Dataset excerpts

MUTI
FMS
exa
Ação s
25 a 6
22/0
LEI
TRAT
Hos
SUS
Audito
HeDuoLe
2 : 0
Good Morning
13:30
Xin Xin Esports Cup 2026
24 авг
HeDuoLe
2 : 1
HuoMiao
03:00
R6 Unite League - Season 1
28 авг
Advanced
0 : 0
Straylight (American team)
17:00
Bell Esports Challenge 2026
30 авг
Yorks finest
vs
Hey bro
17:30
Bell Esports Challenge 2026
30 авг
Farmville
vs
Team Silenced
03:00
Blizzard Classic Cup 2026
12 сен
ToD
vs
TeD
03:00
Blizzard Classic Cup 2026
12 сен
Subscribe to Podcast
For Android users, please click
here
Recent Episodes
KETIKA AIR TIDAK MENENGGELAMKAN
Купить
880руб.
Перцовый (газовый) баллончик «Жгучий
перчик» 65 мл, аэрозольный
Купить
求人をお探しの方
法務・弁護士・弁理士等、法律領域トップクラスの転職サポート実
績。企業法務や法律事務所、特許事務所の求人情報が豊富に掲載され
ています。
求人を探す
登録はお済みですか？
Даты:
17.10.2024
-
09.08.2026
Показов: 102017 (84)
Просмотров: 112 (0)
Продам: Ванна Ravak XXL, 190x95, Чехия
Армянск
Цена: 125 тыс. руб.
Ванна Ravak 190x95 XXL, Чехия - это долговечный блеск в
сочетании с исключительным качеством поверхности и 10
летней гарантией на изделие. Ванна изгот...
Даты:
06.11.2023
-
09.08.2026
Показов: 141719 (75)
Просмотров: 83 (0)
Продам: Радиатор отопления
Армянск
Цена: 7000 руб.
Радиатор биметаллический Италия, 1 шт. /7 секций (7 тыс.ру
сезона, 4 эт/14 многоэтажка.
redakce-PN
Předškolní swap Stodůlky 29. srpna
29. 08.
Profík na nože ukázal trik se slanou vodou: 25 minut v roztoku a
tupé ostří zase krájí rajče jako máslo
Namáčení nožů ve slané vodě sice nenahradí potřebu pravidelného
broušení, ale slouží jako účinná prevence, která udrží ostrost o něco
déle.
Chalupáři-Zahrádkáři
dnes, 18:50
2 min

▶ WORK TO COMPLETE: Each of the records above is to be copied exactly.

▶ EXPECTED ANSWER:
MUTI
FMS
exa
Ação s
25 a 6
22/0
LEI
TRAT
Hos
SUS
Audito
HeDuoLe
2 : 0
Good Morning
13:30
Xin Xin Esports Cup 2026
24 авг
HeDuoLe
2 : 1
HuoMiao
03:00
R6 Unite League - Season 1
28 авг
Advanced
0 : 0
Straylight (American team)
17:00
Bell Esports Challenge 2026
30 авг
Yorks finest
vs
Hey bro
17:30
Bell Esports Challenge 2026
30 авг
Farmville
vs
Team Silenced
03:00
Blizzard Classic Cup 2026
12 сен
ToD
vs
TeD
03:00
Blizzard Classic Cup 2026
12 сен
Subscribe to Podcast
For Android users, please click
here
Recent Episodes
KETIKA AIR TIDAK MENENGGELAMKAN
Купить
880руб.
Перцовый (газовый) баллончик «Жгучий
перчик» 65 мл, аэрозольный
Купить
求人をお探しの方
法務・弁護士・弁理士等、法律領域トップクラスの転職サポート実
績。企業法務や法律事務所、特許事務所の求人情報が豊富に掲載され
ています。
求人を探す
登録はお済みですか？
Даты:
17.10.2024
-
09.08.2026
Показов: 102017 (84)
Просмотров: 112 (0)
Продам: Ванна Ravak XXL, 190x95, Чехия
Армянск
Цена: 125 тыс. руб.
Ванна Ravak 190x95 XXL, Чехия - это долговечный блеск в
сочетании с исключительным качеством поверхности и 10
летней гарантией на изделие. Ванна изгот...
Даты:
06.11.2023
-
09.08.2026
Показов: 141719 (75)
Просмотров: 83 (0)
Продам: Радиатор отопления
Армянск
Цена: 7000 руб.
Радиатор биметаллический Италия, 1 шт. /7 секций (7 тыс.ру
сезона, 4 эт/14 многоэтажка.
redakce-PN
Předškolní swap Stodůlky 29. srpna
29. 08.
Profík na nože ukázal trik se slanou vodou: 25 minut v roztoku a
tupé ostří zase krájí rajče jako máslo
Namáčení nožů ve slané vodě sice nenahradí potřebu pravidelného
broušení, ale slouží jako účinná prevence, která udrží ostrost o něco
déle.
Chalupáři-Zahrádkáři
dnes, 18:50
2 min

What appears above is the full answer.